Details on Greek rescue plan set to be unveiled
Total package estimated at €120bn with €1bn contribution from Ireland
TENSIONS eased in government debt markets yesterday as investors awaited details of the Greek rescue plan.
But leading American economists warned that the pressures on eurozone countries might continue for several years, and could spread to the US, UK and Japan.
In Brussels, EU Economic and Monetary Affairs Commissioner Olli Rehn said discussions on the financial aid package for Greece should conclude in the next few days.
"I cannot provide you with details today, as we are about to conclude talks," Mr Rehn said.
"But I can assure you that when we meet next time, and that will be soon, I will give you all the details."
Trade union leaders in Greece were briefed on the extra austerity measures the EU and IMF will demand as a condition for meeting Greece's borrowing requirements for the next three years at moderate interest rates.
"I got a taste of a very tough package," Yannis Panagopoulos, head of Greece's biggest union, said after a meeting with Prime Minister George Papandreou.
The package is now expected to total around €120bn. If agreed, euro countries would borrow some of this and lend it on to Greece, with the rest supplied by the IMF. Depending on the size of the IMF loans, Ireland's share could be €1bn.
In theory, there should be no cost to the taxpayer, since loans would be passed to Greece at the same interest rate, if not higher.
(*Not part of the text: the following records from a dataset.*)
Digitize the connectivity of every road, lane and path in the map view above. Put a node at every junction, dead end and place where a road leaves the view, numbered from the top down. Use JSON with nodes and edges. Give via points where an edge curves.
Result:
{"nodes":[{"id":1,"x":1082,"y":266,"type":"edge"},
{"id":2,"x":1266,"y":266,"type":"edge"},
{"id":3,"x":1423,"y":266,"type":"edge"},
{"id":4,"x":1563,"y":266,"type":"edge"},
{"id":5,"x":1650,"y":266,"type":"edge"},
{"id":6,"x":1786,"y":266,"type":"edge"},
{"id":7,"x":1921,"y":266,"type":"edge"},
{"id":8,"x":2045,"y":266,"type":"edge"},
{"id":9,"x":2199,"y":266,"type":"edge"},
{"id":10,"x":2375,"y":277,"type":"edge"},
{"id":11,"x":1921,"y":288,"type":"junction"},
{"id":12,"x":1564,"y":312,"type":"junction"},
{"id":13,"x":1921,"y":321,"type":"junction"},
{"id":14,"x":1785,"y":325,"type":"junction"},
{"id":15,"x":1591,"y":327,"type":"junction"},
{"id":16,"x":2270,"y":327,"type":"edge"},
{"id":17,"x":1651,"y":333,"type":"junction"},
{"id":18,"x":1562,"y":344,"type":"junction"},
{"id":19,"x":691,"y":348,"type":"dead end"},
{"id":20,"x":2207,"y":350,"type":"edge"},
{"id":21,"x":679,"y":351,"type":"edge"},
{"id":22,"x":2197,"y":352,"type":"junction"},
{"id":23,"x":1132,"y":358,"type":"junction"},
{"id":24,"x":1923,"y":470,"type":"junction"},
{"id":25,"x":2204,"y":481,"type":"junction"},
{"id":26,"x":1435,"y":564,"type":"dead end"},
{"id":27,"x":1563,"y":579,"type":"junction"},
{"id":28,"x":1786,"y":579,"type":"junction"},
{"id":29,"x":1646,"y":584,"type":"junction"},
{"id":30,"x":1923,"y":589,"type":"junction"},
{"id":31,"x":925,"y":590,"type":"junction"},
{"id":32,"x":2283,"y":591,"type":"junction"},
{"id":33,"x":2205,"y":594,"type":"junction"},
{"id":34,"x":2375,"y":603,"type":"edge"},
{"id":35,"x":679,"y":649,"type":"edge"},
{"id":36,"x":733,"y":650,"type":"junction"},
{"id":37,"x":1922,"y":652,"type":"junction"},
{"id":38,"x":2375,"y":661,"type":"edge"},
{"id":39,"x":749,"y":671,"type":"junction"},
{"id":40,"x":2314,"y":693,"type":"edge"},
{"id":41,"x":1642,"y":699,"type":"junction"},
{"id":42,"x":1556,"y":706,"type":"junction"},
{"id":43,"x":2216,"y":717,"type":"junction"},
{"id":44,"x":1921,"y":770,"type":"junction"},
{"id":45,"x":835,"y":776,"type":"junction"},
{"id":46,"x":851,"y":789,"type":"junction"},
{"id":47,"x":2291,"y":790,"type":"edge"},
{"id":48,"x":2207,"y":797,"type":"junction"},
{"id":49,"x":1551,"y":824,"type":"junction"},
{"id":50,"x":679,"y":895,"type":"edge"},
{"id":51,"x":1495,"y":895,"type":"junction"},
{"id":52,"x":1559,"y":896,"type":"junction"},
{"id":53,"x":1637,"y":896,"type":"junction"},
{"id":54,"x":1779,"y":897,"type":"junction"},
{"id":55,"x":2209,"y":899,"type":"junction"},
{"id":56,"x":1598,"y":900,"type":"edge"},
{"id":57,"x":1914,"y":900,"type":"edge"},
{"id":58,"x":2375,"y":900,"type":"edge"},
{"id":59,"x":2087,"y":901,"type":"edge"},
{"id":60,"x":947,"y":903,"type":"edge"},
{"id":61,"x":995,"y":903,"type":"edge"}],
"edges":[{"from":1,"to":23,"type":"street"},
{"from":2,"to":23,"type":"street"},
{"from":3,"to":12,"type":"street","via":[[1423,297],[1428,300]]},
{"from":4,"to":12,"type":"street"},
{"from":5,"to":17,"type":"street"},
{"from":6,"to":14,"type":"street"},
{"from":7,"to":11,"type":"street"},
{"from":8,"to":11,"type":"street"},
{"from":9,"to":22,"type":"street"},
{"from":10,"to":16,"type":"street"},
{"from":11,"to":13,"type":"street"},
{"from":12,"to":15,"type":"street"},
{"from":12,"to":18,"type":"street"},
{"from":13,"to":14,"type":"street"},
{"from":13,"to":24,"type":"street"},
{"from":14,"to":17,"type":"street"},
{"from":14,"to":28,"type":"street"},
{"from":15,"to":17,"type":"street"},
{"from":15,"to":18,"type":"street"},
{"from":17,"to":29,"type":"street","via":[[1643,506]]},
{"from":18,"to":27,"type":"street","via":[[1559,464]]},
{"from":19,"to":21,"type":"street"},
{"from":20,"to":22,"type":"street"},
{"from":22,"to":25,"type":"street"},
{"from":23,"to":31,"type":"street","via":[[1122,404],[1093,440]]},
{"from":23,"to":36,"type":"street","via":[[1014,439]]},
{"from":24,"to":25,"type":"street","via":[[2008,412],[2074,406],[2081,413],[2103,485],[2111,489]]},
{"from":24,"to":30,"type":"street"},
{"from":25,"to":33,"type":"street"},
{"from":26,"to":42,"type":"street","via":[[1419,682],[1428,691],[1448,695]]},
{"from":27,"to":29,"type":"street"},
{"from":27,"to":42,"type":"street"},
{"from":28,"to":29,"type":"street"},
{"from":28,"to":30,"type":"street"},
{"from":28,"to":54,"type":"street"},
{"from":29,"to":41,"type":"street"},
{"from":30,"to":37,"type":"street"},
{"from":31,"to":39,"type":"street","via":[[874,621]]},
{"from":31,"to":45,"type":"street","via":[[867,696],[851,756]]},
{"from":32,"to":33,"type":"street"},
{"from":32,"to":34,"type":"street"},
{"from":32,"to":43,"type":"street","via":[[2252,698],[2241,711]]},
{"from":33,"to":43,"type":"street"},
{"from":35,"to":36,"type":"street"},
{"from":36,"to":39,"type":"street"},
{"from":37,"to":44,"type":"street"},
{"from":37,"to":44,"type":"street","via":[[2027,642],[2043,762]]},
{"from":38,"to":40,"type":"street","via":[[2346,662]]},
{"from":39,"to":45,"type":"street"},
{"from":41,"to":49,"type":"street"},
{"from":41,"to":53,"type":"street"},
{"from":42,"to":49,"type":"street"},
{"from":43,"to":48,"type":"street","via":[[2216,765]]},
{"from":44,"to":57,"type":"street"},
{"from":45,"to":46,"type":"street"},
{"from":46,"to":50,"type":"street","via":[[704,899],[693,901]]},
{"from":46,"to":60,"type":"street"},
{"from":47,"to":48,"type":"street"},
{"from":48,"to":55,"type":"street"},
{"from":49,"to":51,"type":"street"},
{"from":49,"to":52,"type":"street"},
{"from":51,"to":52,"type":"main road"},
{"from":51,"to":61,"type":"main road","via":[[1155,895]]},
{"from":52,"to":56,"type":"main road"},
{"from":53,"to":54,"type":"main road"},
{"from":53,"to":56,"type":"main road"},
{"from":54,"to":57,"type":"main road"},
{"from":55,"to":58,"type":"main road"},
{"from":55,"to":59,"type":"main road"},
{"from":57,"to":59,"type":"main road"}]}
In practice, there may be little or no point in small countries with large deficits taking part in the scheme, although each state has to approve it.
The interest rate on Greek 10-year government bonds fell for the first time in four days, with the premium over German rates plunging one percentage point to 5.93pc.
There were even more dramatic changes on two-year bonds, where most of the panic about default has concentrated.
The yield on Greek bonds dropped 3.6 percentage points, while Irish yields were down 0.69 points and Portugal's dropped 0.61 points.
However, few analysts believe the crisis is over, and several think it could take on a global dimension.
Harvard University economist Martin Feldstein said Greece would eventually default on its bonds and other euro-area nations may follow, most probably Portugal.
"Greece is going to default despite all the talk, despite the liquidity package," Prof Feldstein, said in an interview on Bloomberg Radio.
"Those are enormous cuts, impossible for Greece to live with." He has always claimed the euro would prove an "economic liability".
Nouriel Roubini, the New York University professor who forecast the global crash more than a year before it began, said sovereign debt problems from the US to Japan, Britain and Greece would lead to higher inflation or government defaults.
"The 'bond vigilantes' are walking out on Greece, Spain, Portugal, the UK and Iceland," Prof Roubini said.
"Unfortunately in the US, the bond-market vigilantes are not walking out."